:: Brano da leggere ::

Quindi un conto è la "coreografia" della partita, sulla quale sono d'accordo (divise e caschi in ordine, campo segnato alla perfezione...
e magari anche una gradinata decente per vedere la partita), ma un altro è l'atletismo o meno dei giocatori...
questo lo spettatore non lo capisce tanto presto... e quando inizia a farsi l'occhio oramai è contagiato dal football per separarsene.
Il tasso tecnico ed atletico competono solo ad allenatori e giocatori perchè portano a casa il risultato, al tifoso italiano basta che la partita si giochi ... in un contesto dignitoso, poi sarà il tifoso ad essere felice o meno del risultato, ma questo succede in ogni sport.
2 IL PRODOTTO FOOTBALL DI ANDREA BASSO
Ho letto con interesse questo "capitolo" ma secondo me è troppo avanti per la realtà del football italiano, e forse europeo, non credo sia possibile allo stato attuale discutere o programmare in questi termini, più logico, come dice Foglio, iniziare a curare le squadre.
Il marketing "presupposto" da Andrea è troppo vincolante per la squadra italiana perchè se diritti di immagine e sfruttamento dei marchi sono in mano alla federazione, allora ci vuole una federazione che garantisca un ritorno minimo anche in caso di fallimento dell'operazione marketing, e allo stato attuale non abbiamo la solidità economica per farlo.

:::
:: Dati forniti ::

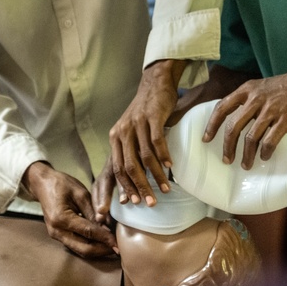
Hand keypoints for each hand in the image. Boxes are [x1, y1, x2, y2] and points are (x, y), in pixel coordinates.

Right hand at [22, 161, 117, 257]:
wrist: (42, 184)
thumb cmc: (61, 184)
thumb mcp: (81, 193)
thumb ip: (93, 211)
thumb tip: (106, 227)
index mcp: (61, 218)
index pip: (88, 232)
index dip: (105, 239)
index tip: (118, 243)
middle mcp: (57, 231)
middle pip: (83, 249)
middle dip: (102, 250)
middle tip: (118, 249)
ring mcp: (56, 235)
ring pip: (79, 250)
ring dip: (97, 250)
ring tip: (112, 247)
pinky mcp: (58, 235)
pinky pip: (76, 245)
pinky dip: (89, 245)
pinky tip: (101, 242)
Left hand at [108, 59, 185, 207]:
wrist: (155, 83)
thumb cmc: (145, 110)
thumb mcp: (131, 130)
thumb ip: (130, 150)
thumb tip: (134, 177)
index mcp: (115, 137)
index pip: (117, 168)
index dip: (126, 186)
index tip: (135, 201)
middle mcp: (123, 132)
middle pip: (129, 166)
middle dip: (140, 186)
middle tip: (151, 202)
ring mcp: (137, 124)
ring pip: (145, 157)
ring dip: (156, 175)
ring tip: (165, 188)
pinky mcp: (152, 117)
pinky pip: (157, 141)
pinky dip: (164, 156)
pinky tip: (171, 166)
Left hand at [204, 65, 286, 168]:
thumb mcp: (265, 86)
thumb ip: (251, 99)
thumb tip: (239, 120)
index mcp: (248, 89)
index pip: (222, 107)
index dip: (212, 125)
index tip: (206, 139)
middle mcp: (256, 99)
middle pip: (233, 126)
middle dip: (227, 146)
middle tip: (226, 160)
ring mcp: (271, 109)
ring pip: (250, 137)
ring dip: (246, 155)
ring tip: (246, 165)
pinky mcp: (286, 119)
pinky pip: (269, 141)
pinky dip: (265, 152)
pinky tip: (265, 157)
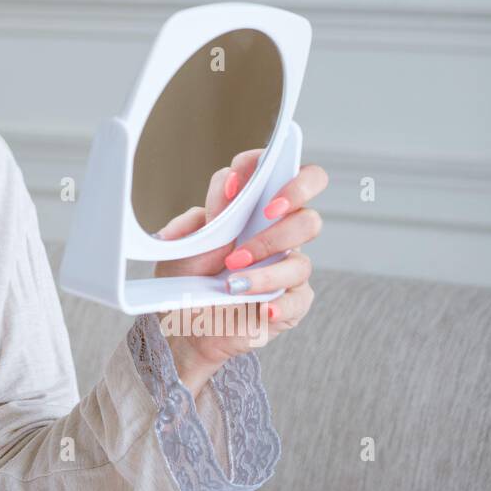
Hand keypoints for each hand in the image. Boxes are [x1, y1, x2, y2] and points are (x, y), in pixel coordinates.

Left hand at [153, 150, 327, 391]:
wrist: (181, 325)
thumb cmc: (186, 278)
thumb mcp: (184, 244)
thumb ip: (208, 213)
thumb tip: (229, 181)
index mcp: (253, 213)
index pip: (282, 175)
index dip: (276, 165)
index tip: (247, 178)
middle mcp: (276, 237)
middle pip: (308, 213)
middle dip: (291, 213)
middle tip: (265, 213)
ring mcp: (286, 269)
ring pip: (301, 260)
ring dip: (265, 269)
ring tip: (231, 281)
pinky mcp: (290, 303)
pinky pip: (299, 299)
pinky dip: (278, 303)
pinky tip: (260, 308)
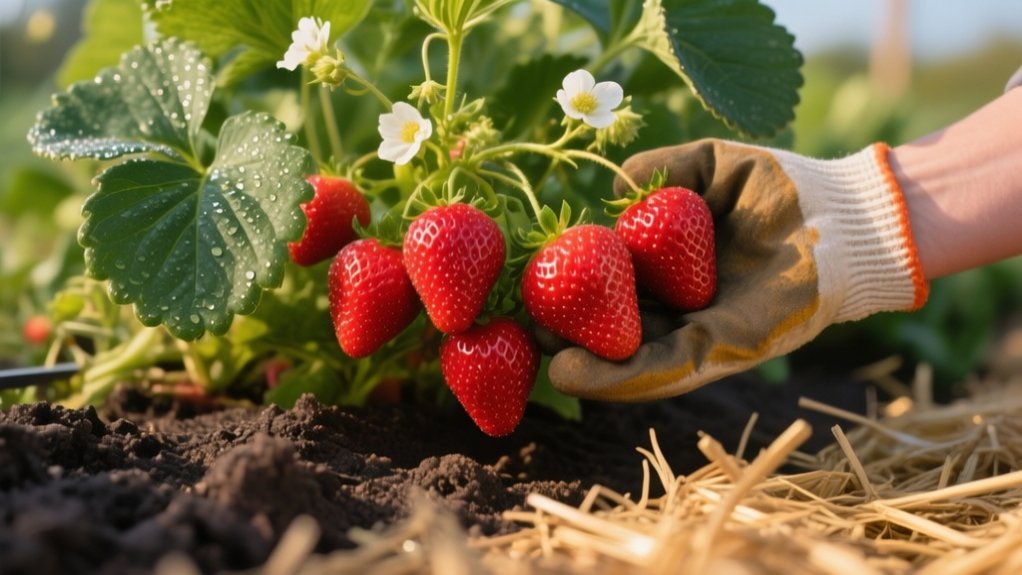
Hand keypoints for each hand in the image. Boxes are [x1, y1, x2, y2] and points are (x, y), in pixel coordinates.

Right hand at [547, 138, 929, 400]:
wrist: (843, 215)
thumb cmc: (782, 187)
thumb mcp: (711, 166)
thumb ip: (663, 170)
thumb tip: (615, 188)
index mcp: (674, 270)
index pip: (611, 285)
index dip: (570, 289)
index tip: (530, 286)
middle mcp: (684, 308)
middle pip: (613, 328)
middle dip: (567, 334)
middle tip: (522, 330)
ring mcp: (704, 334)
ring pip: (631, 359)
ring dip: (582, 366)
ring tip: (535, 363)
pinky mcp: (725, 351)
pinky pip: (665, 368)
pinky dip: (618, 376)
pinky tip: (571, 374)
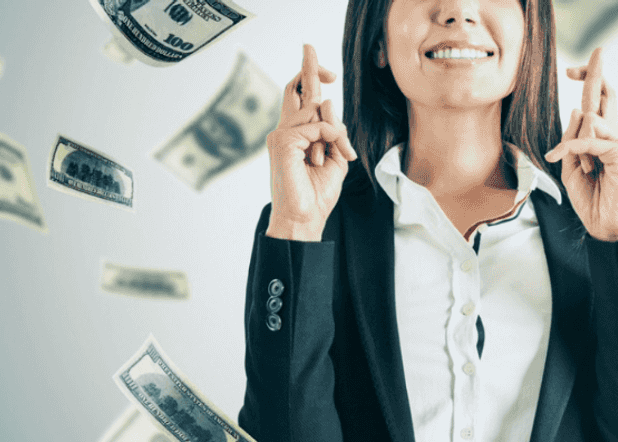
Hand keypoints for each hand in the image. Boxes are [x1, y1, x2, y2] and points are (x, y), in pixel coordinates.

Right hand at [266, 44, 357, 240]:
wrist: (304, 219)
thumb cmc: (317, 195)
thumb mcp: (335, 160)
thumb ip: (334, 133)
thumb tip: (330, 103)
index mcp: (296, 135)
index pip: (300, 98)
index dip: (311, 79)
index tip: (326, 72)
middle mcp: (285, 131)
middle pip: (296, 88)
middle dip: (308, 67)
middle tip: (310, 46)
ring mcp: (281, 135)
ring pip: (314, 110)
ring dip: (334, 132)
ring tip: (335, 157)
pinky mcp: (283, 141)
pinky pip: (317, 126)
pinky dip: (330, 138)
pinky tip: (328, 156)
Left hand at [544, 48, 617, 241]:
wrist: (606, 228)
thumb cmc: (591, 202)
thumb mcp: (571, 168)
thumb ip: (572, 141)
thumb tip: (577, 110)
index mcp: (604, 139)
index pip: (598, 103)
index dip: (588, 82)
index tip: (571, 70)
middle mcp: (617, 136)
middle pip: (606, 95)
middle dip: (594, 73)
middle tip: (590, 55)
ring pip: (592, 119)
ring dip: (574, 144)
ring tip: (582, 171)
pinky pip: (590, 140)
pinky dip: (572, 148)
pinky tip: (560, 157)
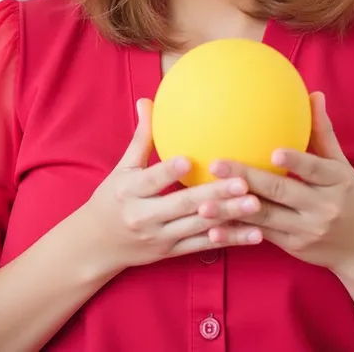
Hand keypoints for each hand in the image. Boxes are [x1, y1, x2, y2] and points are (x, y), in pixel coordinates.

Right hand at [82, 99, 262, 275]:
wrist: (96, 246)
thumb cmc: (111, 198)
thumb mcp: (121, 168)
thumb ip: (141, 137)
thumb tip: (148, 100)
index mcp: (129, 191)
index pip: (150, 180)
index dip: (168, 171)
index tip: (190, 160)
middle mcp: (144, 217)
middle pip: (182, 205)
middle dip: (214, 195)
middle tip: (243, 182)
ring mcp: (160, 237)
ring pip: (199, 227)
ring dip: (229, 217)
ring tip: (256, 205)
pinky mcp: (172, 252)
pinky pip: (204, 246)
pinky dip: (230, 240)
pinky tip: (256, 233)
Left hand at [200, 92, 353, 275]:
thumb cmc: (347, 196)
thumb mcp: (341, 166)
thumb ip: (323, 133)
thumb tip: (315, 94)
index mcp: (337, 182)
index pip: (315, 169)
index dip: (296, 161)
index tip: (274, 152)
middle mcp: (323, 206)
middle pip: (281, 190)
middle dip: (247, 179)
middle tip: (217, 165)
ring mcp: (306, 229)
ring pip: (265, 217)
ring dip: (232, 209)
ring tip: (203, 203)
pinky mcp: (293, 246)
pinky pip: (260, 236)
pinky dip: (235, 232)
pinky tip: (212, 229)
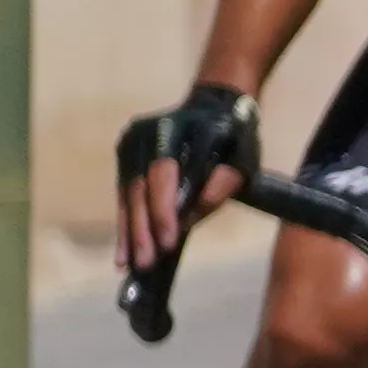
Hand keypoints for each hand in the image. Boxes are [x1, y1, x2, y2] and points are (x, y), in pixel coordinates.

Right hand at [111, 82, 244, 279]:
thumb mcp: (244, 156)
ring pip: (127, 192)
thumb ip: (224, 182)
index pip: (164, 172)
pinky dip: (125, 221)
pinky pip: (123, 192)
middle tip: (145, 261)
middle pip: (140, 185)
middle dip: (142, 227)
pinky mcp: (125, 152)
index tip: (169, 241)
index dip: (164, 209)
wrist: (212, 104)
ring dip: (128, 230)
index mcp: (178, 129)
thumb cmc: (235, 136)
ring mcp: (132, 141)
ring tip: (128, 263)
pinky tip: (123, 250)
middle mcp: (149, 132)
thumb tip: (193, 214)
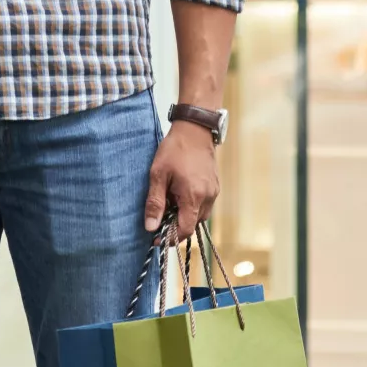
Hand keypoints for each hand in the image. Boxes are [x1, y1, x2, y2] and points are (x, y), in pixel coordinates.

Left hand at [145, 121, 219, 240]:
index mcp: (193, 196)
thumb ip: (155, 202)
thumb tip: (151, 227)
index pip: (185, 229)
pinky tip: (181, 194)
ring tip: (171, 202)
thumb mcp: (158, 174)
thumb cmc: (174, 150)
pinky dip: (193, 206)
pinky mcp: (215, 186)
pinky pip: (205, 205)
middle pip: (193, 224)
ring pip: (200, 216)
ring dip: (185, 216)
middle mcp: (208, 197)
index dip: (171, 237)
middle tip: (162, 216)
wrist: (195, 129)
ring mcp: (214, 191)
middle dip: (177, 225)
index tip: (157, 236)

:::

■ Istruzioni operative:
[a] Risponda alle seguenti domande sul brano dedicato al football italiano:
(i) Secondo il brano, a chi competono il tasso tecnico e atletico?
(ii) Chi viene citato come sostenitore dell'idea che sia più logico iniziare a curare le squadre?
(iii) Che cosa dovrebbe garantire la federazione se avesse in mano diritti di immagine e sfruttamento dei marchi?
[b] Prosegua il brano sul football italiano, scrivendo il seguito dopo l'ultima frase riportata.

■ Risultati per compito:
[a]
(i) Solo ad allenatori e giocatori.
(ii) Foglio.
(iii) Un ritorno minimo anche in caso di fallimento dell'operazione marketing.

[b]
Infine il problema sta nel consumatore, qui siamo in Italia, e forse sarebbe più facile copiare il sistema di realtà più vicine a noi (Germania?) che quello USA, dove notoriamente il mercato è ben diverso da quello europeo (e credo lo sia anche l'approccio del consumatore).
Ora veniamo succintamente al nocciolo della questione, come salvare il football italiano.
Come scritto poc'anzi, credo sia utile prendere esempio dai nostri vicini europei e capire da loro come si lavora per portare avanti questo sport.
In Germania la AFVD è una SOCIETA' PER AZIONI (mi pare) ed anche coordinatrice delle LEGHE TERRITORIALI (che sono 10).
Le leghe territoriali (VERBAND) si occupano di promuovere il football nelle città, di organizzare i campionati minori (FLAG e UNDER15) e in pratica fanno quello che dovrebbe fare una federazione nazionale, ma lo fanno su scala locale.
Io sto cercando di capire passo passo come lavorano e potrei essere inesatto su molti punti riguardo al loro funzionamento, ma quello che ho capito bene è che li le cose FUNZIONANO.
Più di 200 società e 20000 praticanti, loro dicono che fanno da soli quello che fa il 50% del resto d'Europa!!!!!!
Penso che oggi come oggi in Italia nessuna squadra possa stare agli standard tedeschi...e quando dico nessuna intendo nessuna, nemmeno Lions o Dolphins, e non è difficile capire perchè, basta andare sui siti tedeschi per capire la differenza di investimento tra loro e noi.
Con questo non intendo naturalmente denigrare il lavoro di nessuno.
Pensateci comunque, credo che valga la pena di capire come lavorano i crucchi perchè loro sono calciofili come noi (più o meno), eppure sono riusciti a fare del football uno sport professionistico persino nella loro serie B (la bundesliga) mentre da noi è dilettantistica addirittura la serie A (Golden League).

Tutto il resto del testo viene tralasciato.